_Task_.
Find every line in the entries below that contains the string "skCircle" and copy each one out. Case counts, so a line qualifies only if its capitalization matches.

####################

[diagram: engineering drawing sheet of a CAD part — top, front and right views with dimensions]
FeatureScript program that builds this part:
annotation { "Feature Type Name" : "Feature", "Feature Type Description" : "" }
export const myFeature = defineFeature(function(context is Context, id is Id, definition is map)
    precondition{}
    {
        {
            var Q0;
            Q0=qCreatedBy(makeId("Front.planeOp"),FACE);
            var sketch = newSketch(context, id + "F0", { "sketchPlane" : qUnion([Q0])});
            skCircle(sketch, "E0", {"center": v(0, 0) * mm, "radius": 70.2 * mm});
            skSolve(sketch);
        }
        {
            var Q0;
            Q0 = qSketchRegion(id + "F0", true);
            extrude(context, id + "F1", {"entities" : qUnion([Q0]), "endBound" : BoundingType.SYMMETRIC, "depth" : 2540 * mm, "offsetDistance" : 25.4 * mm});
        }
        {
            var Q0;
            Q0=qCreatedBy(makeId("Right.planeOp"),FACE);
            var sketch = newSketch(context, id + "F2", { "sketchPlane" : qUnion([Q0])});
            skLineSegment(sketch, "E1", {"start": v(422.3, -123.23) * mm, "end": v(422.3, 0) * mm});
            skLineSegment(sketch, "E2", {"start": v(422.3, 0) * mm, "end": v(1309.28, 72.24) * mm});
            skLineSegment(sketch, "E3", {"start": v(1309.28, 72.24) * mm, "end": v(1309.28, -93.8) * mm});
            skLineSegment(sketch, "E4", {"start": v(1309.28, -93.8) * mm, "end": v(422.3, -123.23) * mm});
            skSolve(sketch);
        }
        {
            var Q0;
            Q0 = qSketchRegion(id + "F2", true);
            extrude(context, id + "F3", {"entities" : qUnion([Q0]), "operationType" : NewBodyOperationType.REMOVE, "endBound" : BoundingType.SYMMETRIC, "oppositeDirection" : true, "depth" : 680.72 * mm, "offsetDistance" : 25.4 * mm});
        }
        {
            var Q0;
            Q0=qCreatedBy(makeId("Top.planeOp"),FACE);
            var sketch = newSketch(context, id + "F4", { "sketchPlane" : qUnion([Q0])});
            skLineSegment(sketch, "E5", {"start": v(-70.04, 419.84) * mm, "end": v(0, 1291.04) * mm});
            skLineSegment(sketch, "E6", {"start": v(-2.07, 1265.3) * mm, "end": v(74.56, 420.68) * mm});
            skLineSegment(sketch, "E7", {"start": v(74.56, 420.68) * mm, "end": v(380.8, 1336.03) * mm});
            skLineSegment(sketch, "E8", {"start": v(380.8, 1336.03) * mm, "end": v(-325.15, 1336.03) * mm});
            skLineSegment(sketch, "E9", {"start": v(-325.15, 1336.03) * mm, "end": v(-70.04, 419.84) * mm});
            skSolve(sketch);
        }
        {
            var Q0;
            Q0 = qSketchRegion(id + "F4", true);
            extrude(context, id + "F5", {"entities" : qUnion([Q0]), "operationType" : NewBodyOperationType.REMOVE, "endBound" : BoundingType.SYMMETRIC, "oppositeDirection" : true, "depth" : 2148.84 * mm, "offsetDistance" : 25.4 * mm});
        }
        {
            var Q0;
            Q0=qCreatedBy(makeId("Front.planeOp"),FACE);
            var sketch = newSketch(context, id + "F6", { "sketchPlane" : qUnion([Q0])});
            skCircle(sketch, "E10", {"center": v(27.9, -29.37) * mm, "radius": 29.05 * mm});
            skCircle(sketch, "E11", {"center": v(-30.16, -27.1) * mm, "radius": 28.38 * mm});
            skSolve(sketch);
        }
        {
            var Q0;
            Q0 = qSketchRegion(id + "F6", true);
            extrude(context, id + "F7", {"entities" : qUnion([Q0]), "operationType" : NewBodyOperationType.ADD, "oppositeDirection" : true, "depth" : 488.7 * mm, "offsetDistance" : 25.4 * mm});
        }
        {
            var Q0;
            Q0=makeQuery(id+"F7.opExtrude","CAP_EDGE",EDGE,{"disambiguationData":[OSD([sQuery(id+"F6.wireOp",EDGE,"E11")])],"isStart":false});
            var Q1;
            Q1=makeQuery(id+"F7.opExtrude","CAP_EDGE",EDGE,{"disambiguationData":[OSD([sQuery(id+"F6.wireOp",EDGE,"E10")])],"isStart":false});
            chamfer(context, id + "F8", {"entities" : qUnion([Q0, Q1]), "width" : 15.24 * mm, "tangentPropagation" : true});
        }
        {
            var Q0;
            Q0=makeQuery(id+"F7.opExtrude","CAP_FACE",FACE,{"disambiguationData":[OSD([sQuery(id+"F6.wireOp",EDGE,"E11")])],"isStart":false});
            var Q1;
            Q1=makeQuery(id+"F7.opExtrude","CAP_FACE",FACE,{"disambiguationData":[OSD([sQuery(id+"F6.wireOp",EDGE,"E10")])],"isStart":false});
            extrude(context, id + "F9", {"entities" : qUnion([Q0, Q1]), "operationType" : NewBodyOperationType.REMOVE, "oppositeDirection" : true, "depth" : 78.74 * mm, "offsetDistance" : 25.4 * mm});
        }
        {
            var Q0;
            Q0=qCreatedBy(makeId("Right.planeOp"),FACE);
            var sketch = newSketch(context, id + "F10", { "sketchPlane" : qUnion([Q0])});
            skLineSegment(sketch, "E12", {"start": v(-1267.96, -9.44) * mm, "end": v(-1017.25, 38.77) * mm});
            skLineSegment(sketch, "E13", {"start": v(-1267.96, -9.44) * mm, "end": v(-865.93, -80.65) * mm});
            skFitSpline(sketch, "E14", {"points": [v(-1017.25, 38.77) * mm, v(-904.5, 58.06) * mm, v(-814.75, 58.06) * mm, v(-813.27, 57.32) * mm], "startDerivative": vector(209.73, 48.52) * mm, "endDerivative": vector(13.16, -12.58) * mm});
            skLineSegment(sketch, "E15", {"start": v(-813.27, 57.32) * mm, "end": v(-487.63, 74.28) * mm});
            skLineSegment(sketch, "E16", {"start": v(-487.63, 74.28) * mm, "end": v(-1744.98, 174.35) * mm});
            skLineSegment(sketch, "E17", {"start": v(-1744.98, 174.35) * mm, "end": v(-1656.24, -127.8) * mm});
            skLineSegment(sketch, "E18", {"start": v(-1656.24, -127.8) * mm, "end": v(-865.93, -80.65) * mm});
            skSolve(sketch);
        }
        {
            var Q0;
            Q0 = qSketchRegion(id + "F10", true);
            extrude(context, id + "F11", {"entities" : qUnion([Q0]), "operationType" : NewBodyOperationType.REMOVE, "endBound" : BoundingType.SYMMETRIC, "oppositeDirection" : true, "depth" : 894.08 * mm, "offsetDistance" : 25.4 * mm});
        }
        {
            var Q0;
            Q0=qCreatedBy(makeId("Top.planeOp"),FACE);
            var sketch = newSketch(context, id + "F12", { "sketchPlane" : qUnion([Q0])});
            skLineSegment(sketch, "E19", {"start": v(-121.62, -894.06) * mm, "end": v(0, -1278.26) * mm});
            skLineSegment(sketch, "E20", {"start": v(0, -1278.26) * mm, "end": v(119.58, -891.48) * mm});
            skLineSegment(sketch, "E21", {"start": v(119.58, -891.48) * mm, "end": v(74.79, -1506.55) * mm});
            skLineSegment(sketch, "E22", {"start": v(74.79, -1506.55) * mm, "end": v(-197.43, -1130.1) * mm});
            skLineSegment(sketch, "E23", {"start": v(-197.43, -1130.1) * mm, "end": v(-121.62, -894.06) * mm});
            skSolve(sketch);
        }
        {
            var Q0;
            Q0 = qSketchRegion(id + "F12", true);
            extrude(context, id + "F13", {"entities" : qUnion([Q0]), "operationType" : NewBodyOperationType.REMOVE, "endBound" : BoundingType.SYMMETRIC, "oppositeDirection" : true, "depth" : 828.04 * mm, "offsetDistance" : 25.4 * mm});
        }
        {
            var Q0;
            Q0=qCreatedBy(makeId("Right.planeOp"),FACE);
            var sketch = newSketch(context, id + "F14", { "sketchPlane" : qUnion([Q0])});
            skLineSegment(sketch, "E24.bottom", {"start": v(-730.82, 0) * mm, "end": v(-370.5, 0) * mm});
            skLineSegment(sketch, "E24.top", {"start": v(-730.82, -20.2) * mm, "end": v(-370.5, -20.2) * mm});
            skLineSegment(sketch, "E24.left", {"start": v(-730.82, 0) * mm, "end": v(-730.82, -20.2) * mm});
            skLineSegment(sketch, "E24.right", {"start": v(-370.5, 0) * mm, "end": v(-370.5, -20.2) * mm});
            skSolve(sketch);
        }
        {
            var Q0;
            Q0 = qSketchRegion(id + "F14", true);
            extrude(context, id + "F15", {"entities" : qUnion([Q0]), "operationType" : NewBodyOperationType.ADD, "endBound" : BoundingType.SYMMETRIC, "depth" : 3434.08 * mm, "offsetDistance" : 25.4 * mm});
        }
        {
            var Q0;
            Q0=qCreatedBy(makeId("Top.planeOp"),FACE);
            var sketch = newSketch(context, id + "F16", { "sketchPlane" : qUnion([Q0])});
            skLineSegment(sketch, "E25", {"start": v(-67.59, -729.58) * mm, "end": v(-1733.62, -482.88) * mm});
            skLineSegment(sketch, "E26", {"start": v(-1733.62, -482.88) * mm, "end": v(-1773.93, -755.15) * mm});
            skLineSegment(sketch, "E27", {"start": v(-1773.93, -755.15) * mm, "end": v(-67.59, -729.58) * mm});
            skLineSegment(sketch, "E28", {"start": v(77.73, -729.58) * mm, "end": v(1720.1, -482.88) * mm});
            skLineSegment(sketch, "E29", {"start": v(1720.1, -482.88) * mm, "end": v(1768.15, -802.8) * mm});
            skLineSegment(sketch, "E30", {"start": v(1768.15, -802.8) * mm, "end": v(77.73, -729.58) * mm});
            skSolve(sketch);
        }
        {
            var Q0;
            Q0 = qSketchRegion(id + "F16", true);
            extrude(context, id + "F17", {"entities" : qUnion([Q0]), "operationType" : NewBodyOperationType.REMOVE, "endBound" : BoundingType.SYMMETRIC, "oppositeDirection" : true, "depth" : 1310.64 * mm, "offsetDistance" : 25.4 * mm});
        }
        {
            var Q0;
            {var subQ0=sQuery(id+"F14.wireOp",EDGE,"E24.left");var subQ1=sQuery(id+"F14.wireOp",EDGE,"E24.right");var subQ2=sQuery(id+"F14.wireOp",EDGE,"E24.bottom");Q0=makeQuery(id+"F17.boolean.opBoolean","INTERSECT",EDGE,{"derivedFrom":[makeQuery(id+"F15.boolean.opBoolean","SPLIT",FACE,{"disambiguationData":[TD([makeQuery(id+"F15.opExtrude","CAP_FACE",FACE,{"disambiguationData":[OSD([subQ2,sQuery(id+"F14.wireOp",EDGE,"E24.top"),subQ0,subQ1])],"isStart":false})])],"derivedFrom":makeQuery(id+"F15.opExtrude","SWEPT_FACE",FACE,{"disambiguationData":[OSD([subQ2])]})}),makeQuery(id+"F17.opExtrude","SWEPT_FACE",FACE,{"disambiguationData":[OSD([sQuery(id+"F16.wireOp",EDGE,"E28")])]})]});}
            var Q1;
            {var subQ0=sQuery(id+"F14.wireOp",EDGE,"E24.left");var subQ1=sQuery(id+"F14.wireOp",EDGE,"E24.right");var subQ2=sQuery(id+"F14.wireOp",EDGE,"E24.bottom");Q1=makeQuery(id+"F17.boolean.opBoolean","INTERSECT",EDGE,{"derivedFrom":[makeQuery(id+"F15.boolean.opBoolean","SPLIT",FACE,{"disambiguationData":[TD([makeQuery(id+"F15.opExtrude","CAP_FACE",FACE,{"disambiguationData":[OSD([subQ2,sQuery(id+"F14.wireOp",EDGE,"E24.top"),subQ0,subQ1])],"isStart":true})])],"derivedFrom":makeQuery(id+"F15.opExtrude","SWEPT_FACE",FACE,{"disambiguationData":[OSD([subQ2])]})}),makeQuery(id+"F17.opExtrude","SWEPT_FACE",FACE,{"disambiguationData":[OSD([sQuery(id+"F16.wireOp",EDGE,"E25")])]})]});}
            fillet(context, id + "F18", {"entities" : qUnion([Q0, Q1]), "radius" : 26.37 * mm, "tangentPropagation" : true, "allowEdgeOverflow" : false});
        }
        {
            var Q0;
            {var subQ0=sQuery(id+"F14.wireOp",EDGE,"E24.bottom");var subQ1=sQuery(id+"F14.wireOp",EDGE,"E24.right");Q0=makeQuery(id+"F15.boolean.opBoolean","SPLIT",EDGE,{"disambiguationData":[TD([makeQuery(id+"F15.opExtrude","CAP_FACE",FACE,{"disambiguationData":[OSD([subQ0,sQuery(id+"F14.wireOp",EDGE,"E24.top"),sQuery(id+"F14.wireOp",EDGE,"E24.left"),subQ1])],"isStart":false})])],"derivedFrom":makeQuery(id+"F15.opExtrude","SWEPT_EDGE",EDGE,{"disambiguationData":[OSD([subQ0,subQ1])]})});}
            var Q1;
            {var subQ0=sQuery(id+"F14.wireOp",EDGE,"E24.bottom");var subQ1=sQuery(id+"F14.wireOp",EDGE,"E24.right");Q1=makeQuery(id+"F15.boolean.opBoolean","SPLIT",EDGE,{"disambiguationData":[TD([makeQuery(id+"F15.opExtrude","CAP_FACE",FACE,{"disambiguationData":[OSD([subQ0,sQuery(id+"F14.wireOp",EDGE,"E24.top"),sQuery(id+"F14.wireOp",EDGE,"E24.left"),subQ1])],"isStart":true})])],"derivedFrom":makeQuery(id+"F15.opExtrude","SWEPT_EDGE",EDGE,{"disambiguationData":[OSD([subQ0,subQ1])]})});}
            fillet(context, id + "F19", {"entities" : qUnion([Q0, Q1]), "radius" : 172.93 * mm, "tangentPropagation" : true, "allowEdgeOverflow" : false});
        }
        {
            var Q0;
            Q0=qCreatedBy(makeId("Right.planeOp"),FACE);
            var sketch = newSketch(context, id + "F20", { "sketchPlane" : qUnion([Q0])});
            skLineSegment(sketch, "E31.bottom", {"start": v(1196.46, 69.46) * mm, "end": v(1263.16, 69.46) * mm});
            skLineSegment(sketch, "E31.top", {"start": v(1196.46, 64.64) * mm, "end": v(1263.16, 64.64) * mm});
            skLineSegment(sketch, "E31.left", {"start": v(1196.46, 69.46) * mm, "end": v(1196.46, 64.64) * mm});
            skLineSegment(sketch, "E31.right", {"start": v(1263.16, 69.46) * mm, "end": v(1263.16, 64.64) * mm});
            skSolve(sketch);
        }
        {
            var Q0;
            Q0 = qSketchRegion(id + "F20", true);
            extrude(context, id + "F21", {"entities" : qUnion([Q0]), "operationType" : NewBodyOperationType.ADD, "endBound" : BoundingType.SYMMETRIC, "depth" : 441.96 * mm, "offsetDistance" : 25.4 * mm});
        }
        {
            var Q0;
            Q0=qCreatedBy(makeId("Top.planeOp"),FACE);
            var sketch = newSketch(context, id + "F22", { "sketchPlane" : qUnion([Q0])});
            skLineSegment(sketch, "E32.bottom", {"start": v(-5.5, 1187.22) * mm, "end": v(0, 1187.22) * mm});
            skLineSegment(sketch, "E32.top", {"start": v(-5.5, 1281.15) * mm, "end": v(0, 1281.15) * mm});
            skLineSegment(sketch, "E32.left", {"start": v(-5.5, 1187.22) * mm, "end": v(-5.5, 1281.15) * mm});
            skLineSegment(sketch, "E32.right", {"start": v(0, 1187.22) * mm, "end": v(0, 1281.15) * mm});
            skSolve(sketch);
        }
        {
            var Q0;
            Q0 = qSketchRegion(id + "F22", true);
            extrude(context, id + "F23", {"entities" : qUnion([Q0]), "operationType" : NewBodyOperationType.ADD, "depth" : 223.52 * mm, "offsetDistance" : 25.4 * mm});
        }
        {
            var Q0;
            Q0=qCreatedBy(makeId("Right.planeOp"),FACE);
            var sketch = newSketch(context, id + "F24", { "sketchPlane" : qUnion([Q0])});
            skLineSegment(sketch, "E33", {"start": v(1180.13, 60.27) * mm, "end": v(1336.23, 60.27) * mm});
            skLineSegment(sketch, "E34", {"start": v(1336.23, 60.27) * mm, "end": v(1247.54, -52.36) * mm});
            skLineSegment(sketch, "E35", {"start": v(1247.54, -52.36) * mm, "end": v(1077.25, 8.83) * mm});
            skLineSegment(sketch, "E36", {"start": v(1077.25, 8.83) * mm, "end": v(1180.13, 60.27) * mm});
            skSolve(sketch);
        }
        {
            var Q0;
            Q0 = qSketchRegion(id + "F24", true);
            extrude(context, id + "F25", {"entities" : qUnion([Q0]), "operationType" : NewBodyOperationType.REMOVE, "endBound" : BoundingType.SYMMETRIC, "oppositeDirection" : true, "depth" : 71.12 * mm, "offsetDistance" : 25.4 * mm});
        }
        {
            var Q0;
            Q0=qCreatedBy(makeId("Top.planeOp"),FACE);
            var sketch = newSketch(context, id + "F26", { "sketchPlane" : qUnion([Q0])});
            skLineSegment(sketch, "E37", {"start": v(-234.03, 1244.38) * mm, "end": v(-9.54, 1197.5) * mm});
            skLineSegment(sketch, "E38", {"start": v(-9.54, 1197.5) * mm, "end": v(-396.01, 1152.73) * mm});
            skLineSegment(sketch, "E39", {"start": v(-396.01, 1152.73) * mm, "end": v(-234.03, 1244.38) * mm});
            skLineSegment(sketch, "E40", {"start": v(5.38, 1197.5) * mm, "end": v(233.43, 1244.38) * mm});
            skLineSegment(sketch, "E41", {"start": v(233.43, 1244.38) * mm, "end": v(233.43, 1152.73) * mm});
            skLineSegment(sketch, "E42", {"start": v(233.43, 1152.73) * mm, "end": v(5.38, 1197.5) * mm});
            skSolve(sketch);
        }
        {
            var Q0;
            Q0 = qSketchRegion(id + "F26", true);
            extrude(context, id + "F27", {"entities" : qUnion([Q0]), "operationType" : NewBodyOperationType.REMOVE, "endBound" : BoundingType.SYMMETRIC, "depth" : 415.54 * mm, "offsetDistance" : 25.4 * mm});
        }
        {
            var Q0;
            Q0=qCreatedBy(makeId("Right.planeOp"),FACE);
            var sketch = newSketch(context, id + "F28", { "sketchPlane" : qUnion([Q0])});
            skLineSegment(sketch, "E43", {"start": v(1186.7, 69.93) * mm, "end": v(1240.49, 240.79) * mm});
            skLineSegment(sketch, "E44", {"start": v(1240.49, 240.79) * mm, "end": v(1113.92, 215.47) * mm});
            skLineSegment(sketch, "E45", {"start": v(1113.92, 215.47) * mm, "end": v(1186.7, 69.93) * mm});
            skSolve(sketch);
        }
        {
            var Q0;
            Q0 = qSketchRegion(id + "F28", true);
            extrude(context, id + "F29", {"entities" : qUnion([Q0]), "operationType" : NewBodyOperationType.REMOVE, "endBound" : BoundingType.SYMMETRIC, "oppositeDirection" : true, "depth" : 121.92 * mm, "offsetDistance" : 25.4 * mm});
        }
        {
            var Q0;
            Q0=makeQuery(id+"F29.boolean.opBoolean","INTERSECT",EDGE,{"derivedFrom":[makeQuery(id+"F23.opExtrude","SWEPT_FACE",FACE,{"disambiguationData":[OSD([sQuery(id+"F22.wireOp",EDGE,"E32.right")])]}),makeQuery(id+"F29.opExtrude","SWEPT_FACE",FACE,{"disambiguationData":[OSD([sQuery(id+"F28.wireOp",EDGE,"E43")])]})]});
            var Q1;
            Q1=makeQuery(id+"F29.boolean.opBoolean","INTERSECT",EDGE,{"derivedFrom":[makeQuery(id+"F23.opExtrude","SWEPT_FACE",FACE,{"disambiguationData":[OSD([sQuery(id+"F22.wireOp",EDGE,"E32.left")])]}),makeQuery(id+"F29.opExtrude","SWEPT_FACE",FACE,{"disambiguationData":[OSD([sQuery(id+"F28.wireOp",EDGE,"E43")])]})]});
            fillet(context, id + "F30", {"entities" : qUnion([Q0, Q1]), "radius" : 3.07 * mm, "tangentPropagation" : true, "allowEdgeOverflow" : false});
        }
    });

####################

_Solution to the exercise_.
            skCircle(sketch, "E0", {"center": v(0, 0) * mm, "radius": 70.2 * mm});
            skCircle(sketch, "E10", {"center": v(27.9, -29.37) * mm, "radius": 29.05 * mm});
            skCircle(sketch, "E11", {"center": v(-30.16, -27.1) * mm, "radius": 28.38 * mm});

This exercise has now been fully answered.